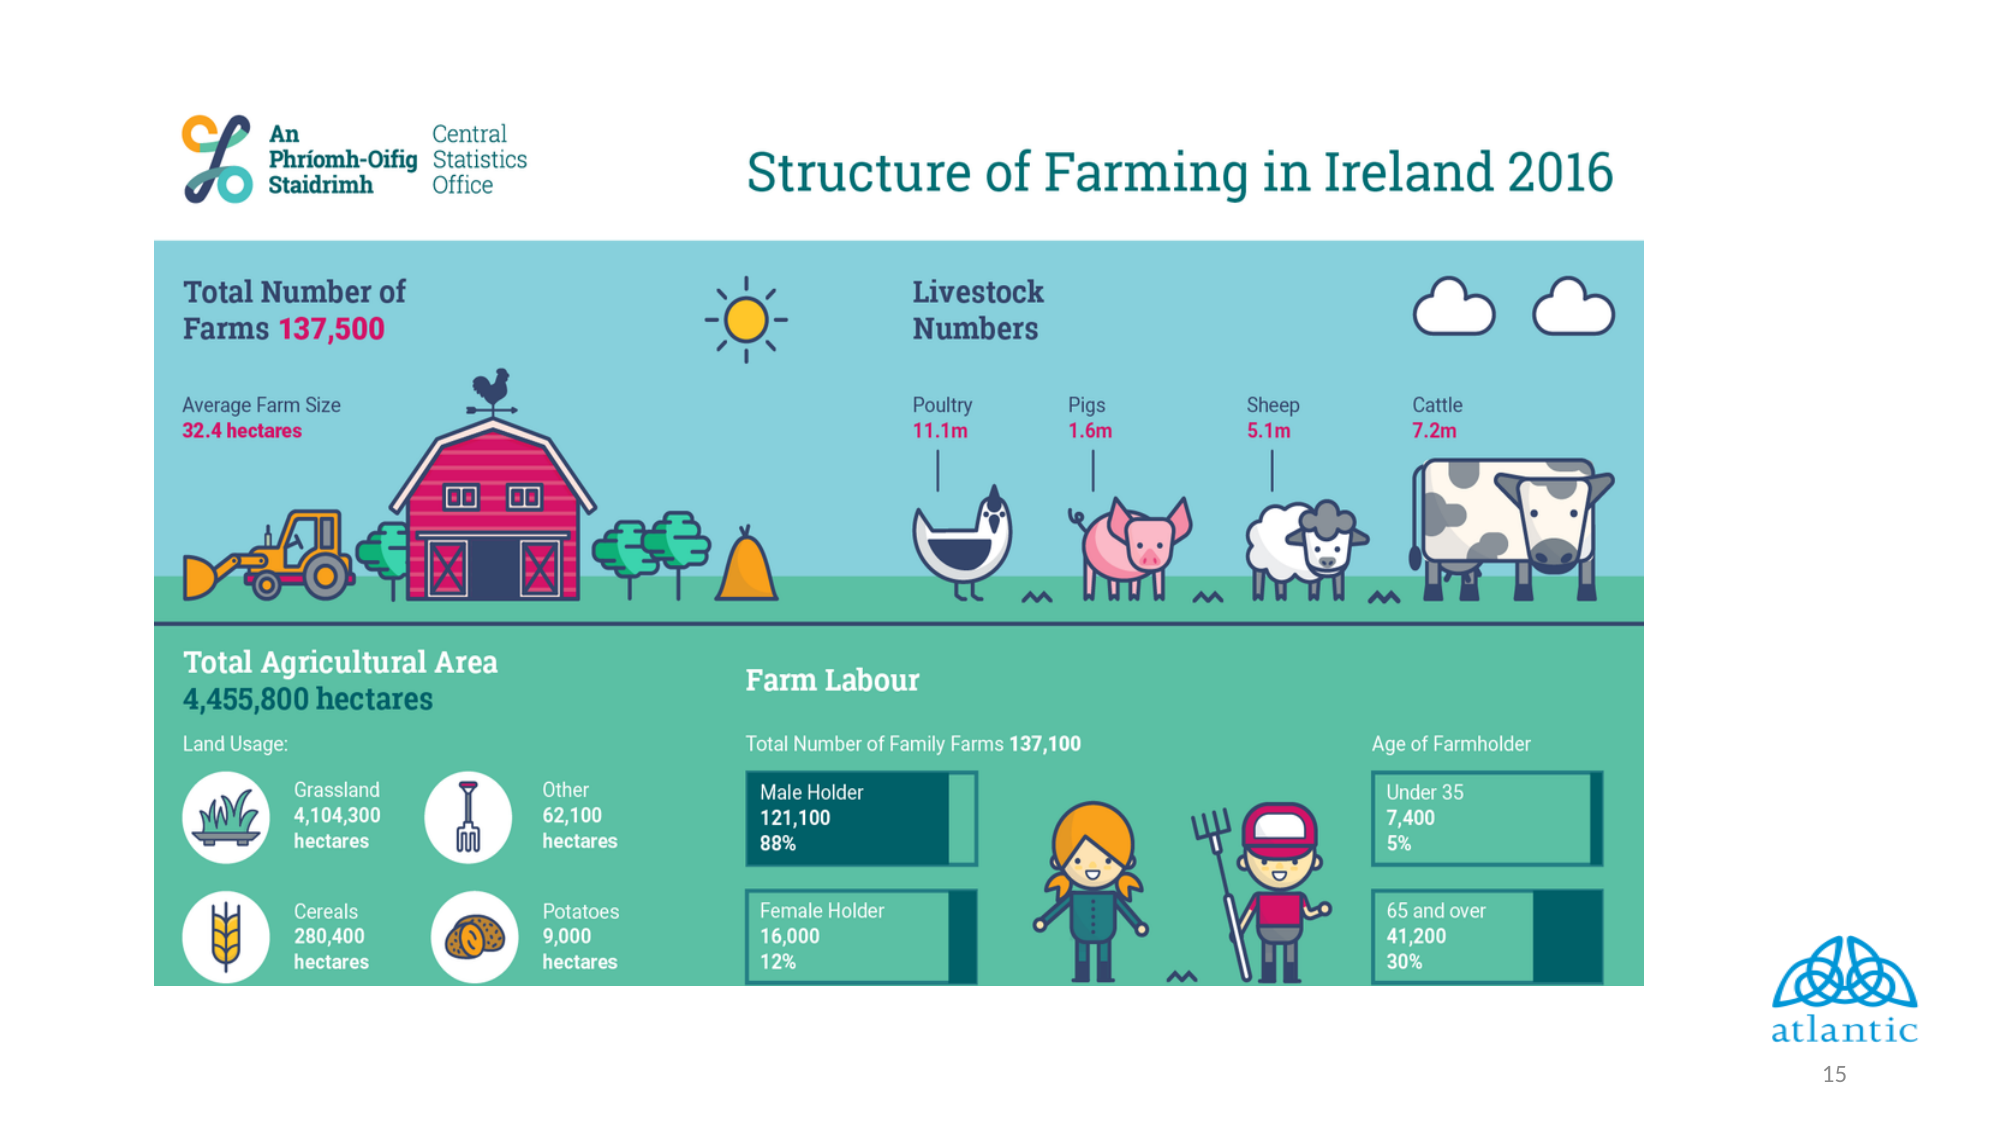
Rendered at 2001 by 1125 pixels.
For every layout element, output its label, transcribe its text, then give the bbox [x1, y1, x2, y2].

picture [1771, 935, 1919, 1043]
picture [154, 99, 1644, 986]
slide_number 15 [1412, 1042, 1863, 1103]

--------

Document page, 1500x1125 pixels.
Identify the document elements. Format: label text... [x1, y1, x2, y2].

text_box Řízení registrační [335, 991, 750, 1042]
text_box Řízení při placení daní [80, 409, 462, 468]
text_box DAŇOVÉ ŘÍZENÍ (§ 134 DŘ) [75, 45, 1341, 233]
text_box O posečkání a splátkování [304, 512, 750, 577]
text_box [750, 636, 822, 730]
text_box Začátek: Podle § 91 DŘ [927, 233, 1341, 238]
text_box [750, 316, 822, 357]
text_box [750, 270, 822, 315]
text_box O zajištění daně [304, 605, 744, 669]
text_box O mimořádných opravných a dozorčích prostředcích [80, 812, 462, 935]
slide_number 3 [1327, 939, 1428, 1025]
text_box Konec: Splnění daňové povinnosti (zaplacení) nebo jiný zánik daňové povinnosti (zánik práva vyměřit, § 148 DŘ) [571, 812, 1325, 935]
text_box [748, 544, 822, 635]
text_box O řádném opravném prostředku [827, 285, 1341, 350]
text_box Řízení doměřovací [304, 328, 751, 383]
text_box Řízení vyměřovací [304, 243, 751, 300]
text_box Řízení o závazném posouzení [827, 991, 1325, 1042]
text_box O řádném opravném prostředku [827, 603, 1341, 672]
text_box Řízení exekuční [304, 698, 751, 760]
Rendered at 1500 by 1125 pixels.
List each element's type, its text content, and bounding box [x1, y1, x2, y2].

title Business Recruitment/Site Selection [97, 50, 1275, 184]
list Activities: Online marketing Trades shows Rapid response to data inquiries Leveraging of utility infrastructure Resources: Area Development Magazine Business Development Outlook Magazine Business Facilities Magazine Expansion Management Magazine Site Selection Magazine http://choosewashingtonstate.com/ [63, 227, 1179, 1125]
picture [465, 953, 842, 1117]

--------

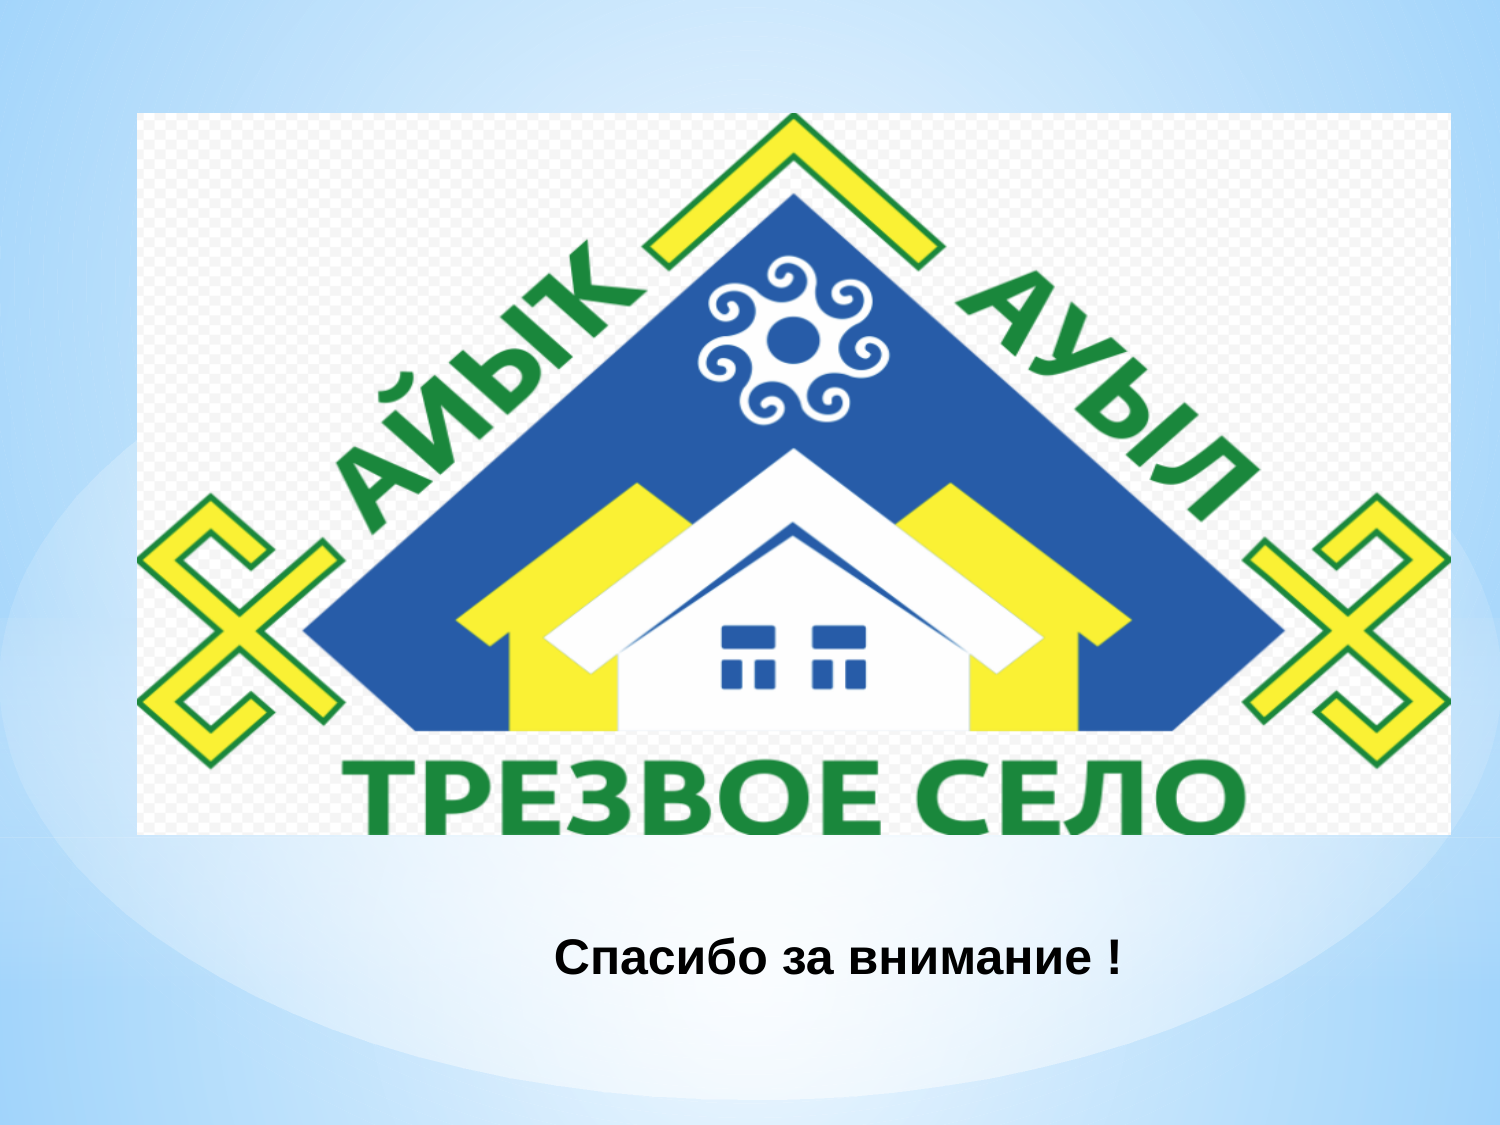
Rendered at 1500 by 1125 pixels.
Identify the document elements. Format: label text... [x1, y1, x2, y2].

--------

### [ABOUT THIS TASK]
Provide solely the number of lines in the listing that contain "pixels".

### [THE COMPLETED TASK]
4